PHENOTYPIC CHARACTERIZATION OF UROPATHOGENIC ISOLATES FROM CONTAMINATED URINARY CATHETERS

CASTAGNARO E; VILLEGAS JM; RAPISARDA VA; FARIZANO JV; GRILLO-PUERTAS M

Congreso; LVII SAIB Meeting - XVI SAMIGE Meeting; 2021

The ability of pathogens to adhere and form biofilms in medical devices is a relevant issue. Urology is one of the main fields in which biofilm can become a serious problem, specifically in catheter-associated urinary tract infections (CAUTI). Often the main strategy against CAUTIs is catheter removal and replacement. However, this could lead to additional complications such as the detachment of the biofilm from the device that would cause the spread of uropathogens (UP) to non-colonized sites. The biofilm formation ability vary in every single UP isolates.

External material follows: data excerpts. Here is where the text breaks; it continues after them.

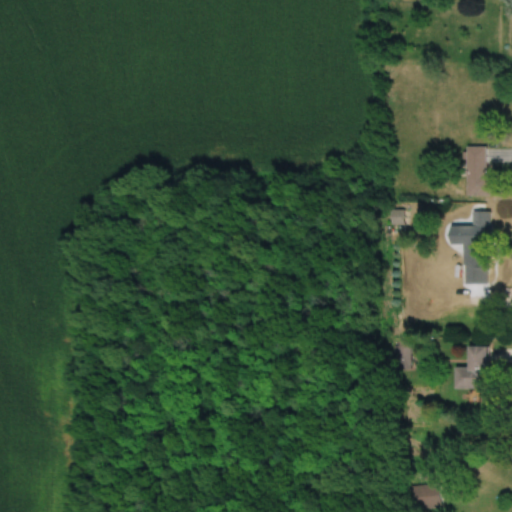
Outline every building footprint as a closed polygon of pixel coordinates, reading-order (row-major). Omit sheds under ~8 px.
[(466,195),(489,195),(489,146),(466,146),(466,195)] [(399,209),(385,208),(384,223),(398,224),(399,209)] [(467,211),(467,257),(491,257),(491,211),(467,211)] [(392,369),(406,369),(406,342),(392,342),(392,369)] [(454,388),(488,388),(488,346),(469,346),(469,367),(454,367),(454,388)] [(402,484),(402,508),(437,508),(437,484),(402,484)]
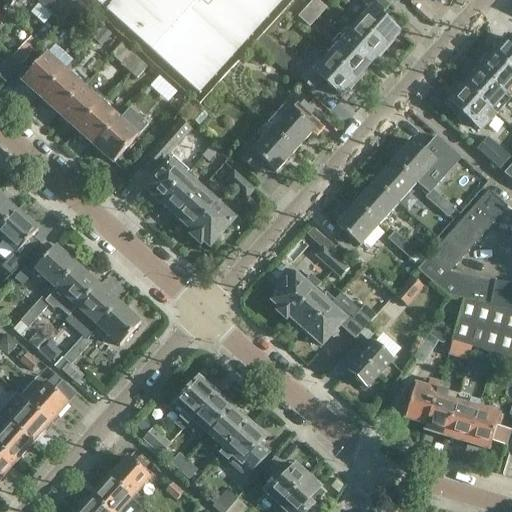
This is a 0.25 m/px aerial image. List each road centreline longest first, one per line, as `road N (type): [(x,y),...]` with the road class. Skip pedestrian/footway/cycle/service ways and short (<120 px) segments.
road 1 (residential): [(202,321),(486,0)]
road 2 (residential): [(202,321),(0,137)]
road 3 (residential): [(30,511),(202,321)]
road 4 (residential): [(377,472),(202,321)]
road 5 (residential): [(511,509),(377,472)]
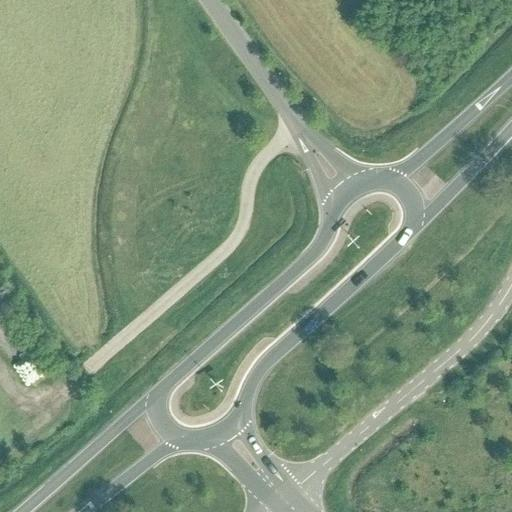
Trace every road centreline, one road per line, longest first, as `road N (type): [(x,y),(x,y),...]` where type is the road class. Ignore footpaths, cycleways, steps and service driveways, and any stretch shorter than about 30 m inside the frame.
road 1 (unclassified): [(283,498),(469,340),(511,282)]
road 2 (primary): [(237,416),(265,362),(412,227)]
road 3 (primary): [(332,211),(310,255),(157,392)]
road 4 (primary): [(157,392),(22,511)]
road 5 (tertiary): [(305,139),(208,0)]
road 6 (primary): [(511,74),(386,178)]
road 7 (primary): [(412,227),(511,126)]
road 8 (primary): [(80,511),(182,439)]
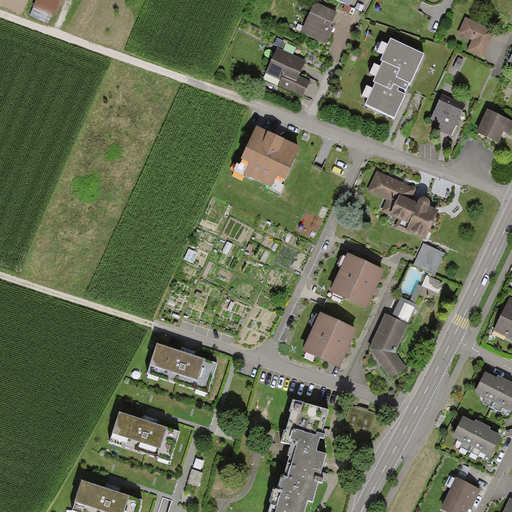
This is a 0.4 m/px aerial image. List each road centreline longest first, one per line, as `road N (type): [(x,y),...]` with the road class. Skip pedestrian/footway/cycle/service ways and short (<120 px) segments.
road 1 (residential): [(367,143),(270,360)]
road 2 (track): [(193,79),(0,14)]
road 3 (residential): [(367,143),(193,79)]
road 4 (track): [(157,325),(0,274)]
road 5 (residential): [(416,409),(270,360)]
road 6 (residential): [(511,195),(367,143)]
road 7 (secondary): [(511,215),(453,337)]
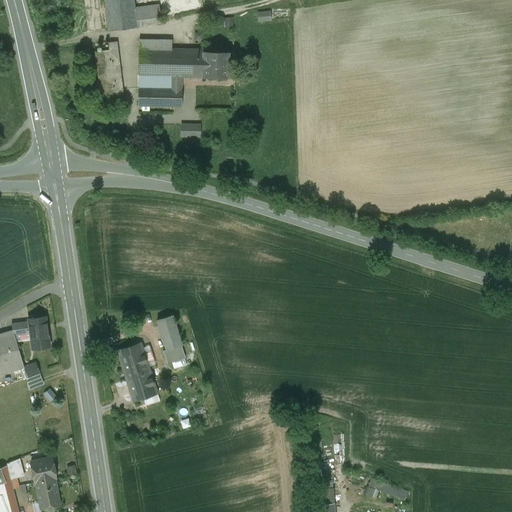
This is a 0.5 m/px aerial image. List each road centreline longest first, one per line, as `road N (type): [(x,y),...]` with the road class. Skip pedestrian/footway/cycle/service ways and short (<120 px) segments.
road 1 (tertiary): [(52,174),(134,176),(211,193),(511,286)]
road 2 (primary): [(103,511),(52,174)]
road 3 (primary): [(52,174),(13,0)]
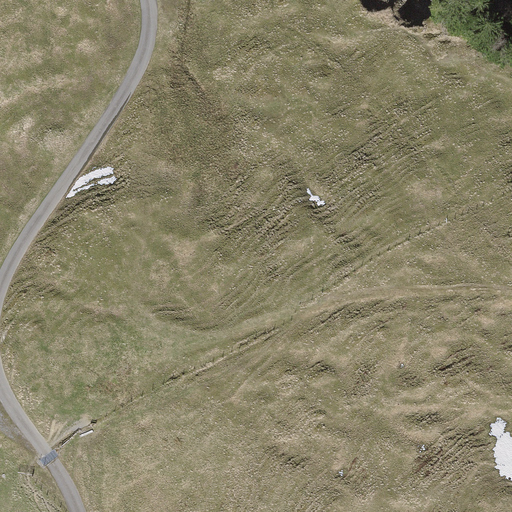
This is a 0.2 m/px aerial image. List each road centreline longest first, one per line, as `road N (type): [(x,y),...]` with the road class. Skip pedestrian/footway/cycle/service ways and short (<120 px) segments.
road 1 (track): [(149,0),(139,67),(17,253),(0,295)]
road 2 (track): [(0,376),(78,511)]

Therefore, it is important to extend the study of UP of medical devices in order to understand their behavior and design new detection protocols, appropriate antibiotic treatments and consequently avoid the severity, persistence and spread of infections. The aim of this study was to perform the phenotypic characterization of UP isolates obtained from catheters removed of patients without primary symptoms of urinary tract infection (UTI). A total of 26 UP isolates were collected from 9 catheters. Following their isolation and identification; biofilm formation patterns (BFP), colony morphology, motility, hemolytic capacity, and antibiotic susceptibility was analyzed in all the isolates. 20 out of 26 UP isolates (76.9%) were able to form biofilm either in M63 or McConkey medium, among them 2 isolates showed a robust BFP, 7 isolates a strong BFP, 4 isolates a moderate BFP, and 7 isolates a weak BFP. Kinetic of biofilm formation showed that most of biofilm forming isolates increased their BFP from 24 to 96 h in both media. The expression of curli fimbriae and cellulose was observed in approximately the 70% of the isolates, denoted by the rdar, pdar, ras, bdar and bas morphotypes. Motility, hemolysis and antibiotic resistance phenotypes showed a significant variability among isolates. This preliminary description of the isolates is be relevant as an insight in the CAUTI field that would constitutes progress in the understanding of clinical isolates, their physiology and interaction in clinical settings. Data would contribute to the understanding of biofilm formation in medical devices.